This course offers a comparative, transnational study of the dramatic social, scientific, political, and cultural transformations that occurred in the two decades or so following World War II and will include some of the following topics: the Cold War and the Space Race, the reshaping of the Middle-East, the Cultural Revolution in China, decolonization in Africa, dictatorship and Liberation Theology in Latin America, the global civil rights movement, the New Right, the environmental movement, consumerism, counter-culture and the student protest movements that took place around the world.
This course attempts to question the very units of historical analysis: the global perspective and the 1960s. To what extent are the events of the 1960s transnational or global, and how much are they responses to particular national circumstances? Similarly, how useful is it to conceptualize historical periods in terms of decades? Does the idea of the 1960s as a historical epoch hold water, especially considering that much of the phenomena associated with the decade originated in the ’50s or even the 40s? What was distinct about this moment in history across the globe, and what are its proper chronological parameters?
The governing idea here is cross-discipline; the course seeks to reintegrate art, literature, music, and science into the discussion of history.
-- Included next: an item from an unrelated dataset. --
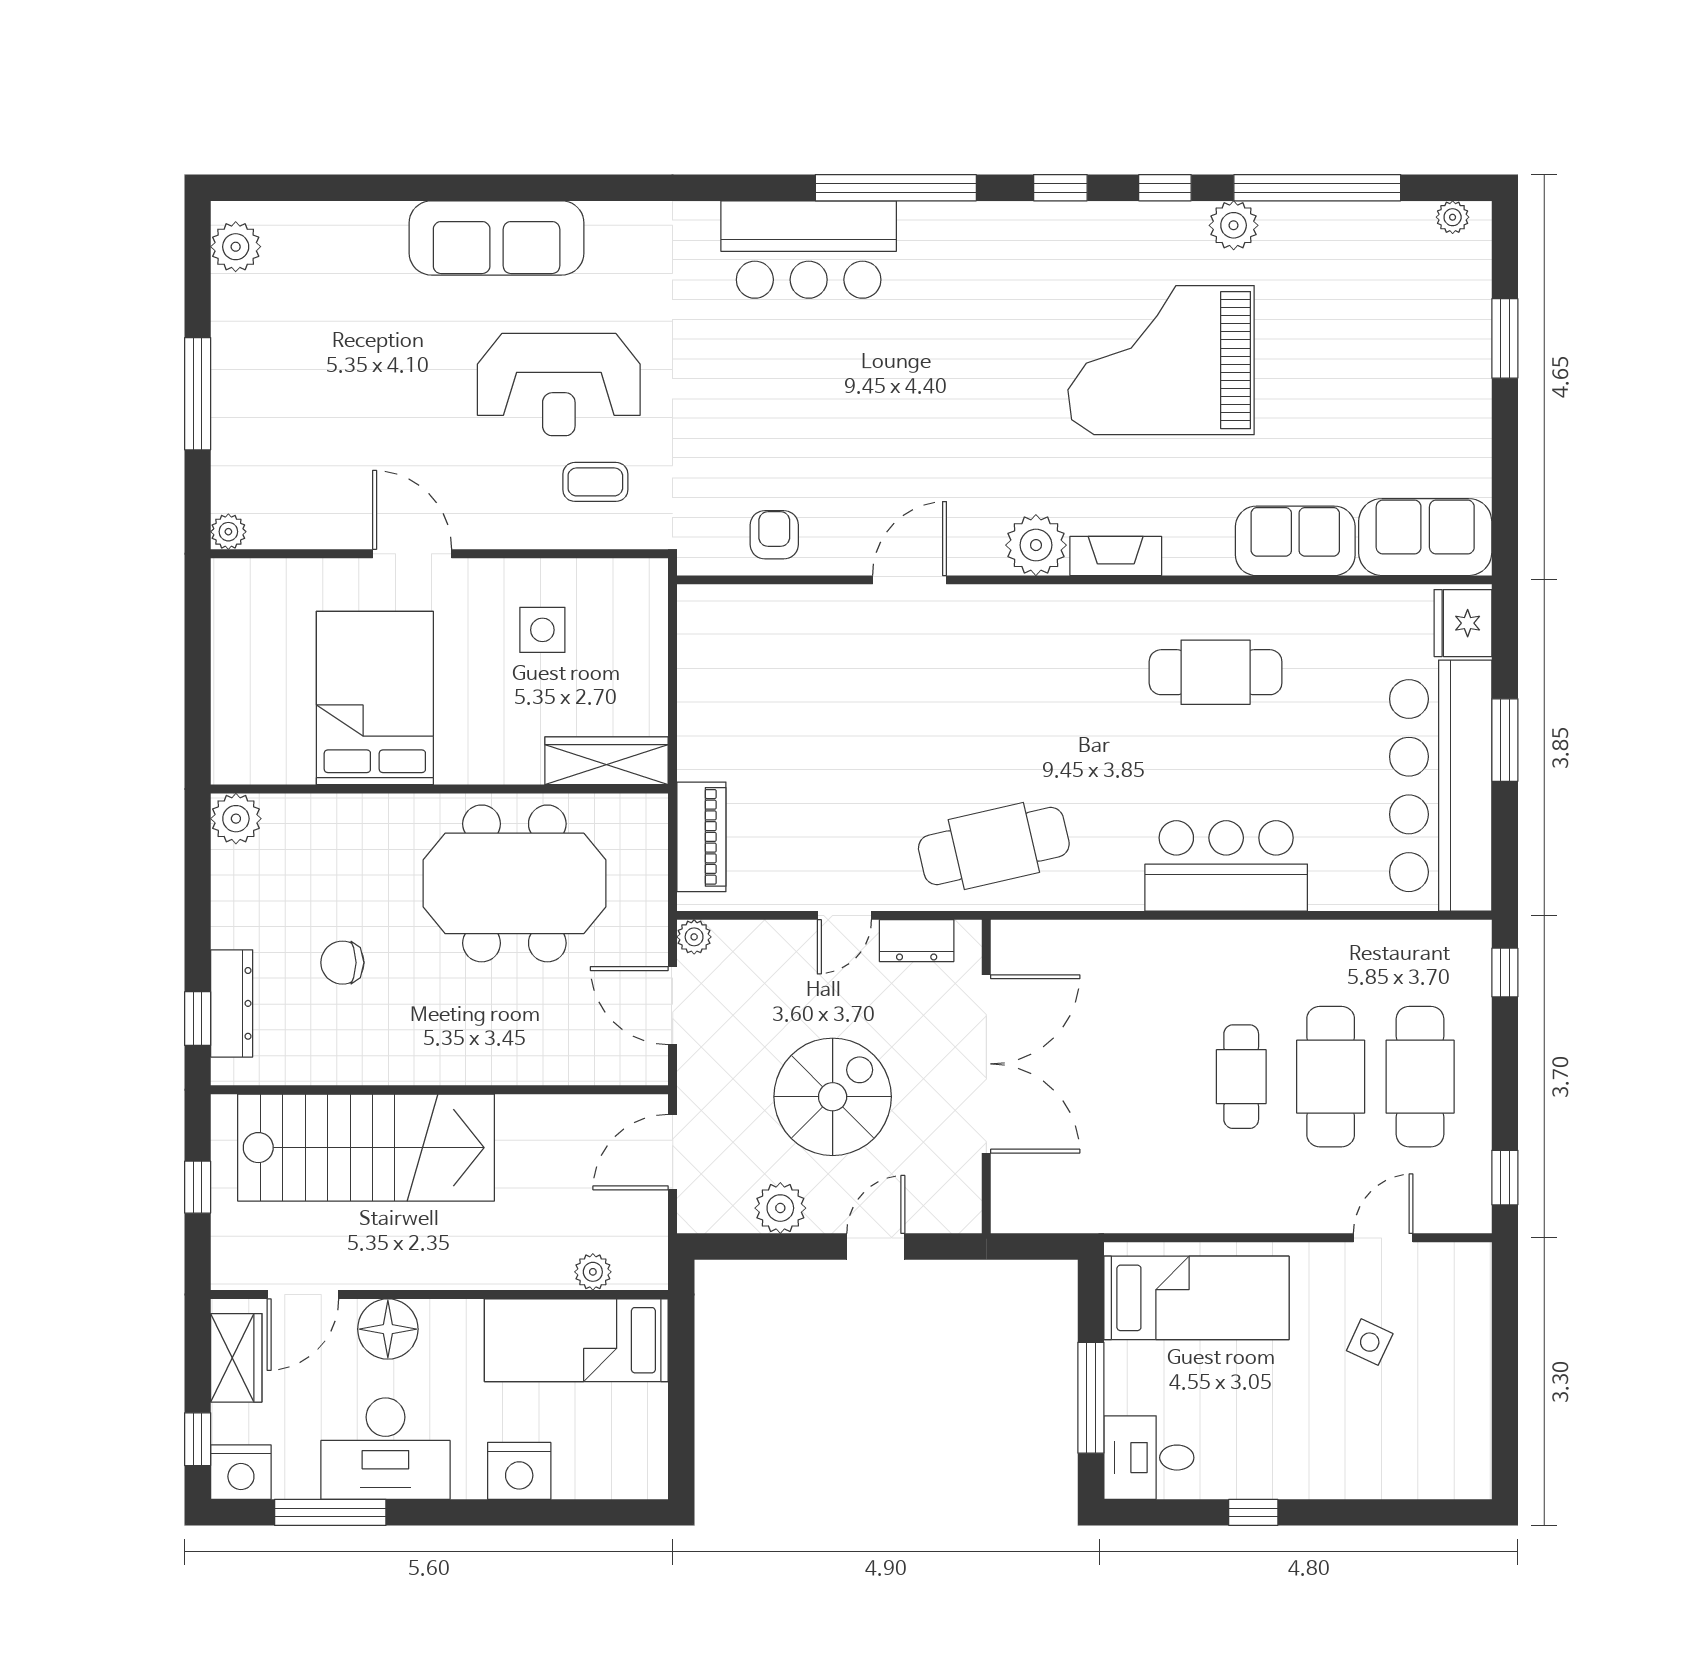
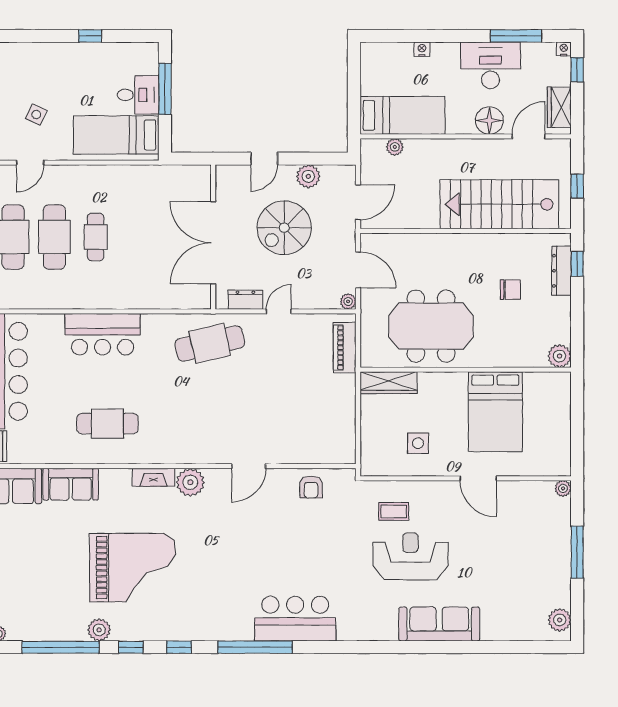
desk: (1149, 1458) -> (138, 95), moved
nightstand: (519, 1471) -> (422, 49), width x0.53, depth x0.56
nightstand: (241, 1472) -> (564, 49), width x0.53, depth x0.56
While a single instructor is responsible for the course, individual modules will feature different faculty members. By covering a wide variety of primary sources across disciplines, students will analyze the intellectual sources of the major transformative events of the 1960s, develop an understanding of the historical circumstances under which they occurred, and assess their long-term effects. It is hoped that the interdisciplinary approach stimulates out-of-the-box critical thinking about the increasing inter-connectedness of ideas, politics, economies, and culture after 1945.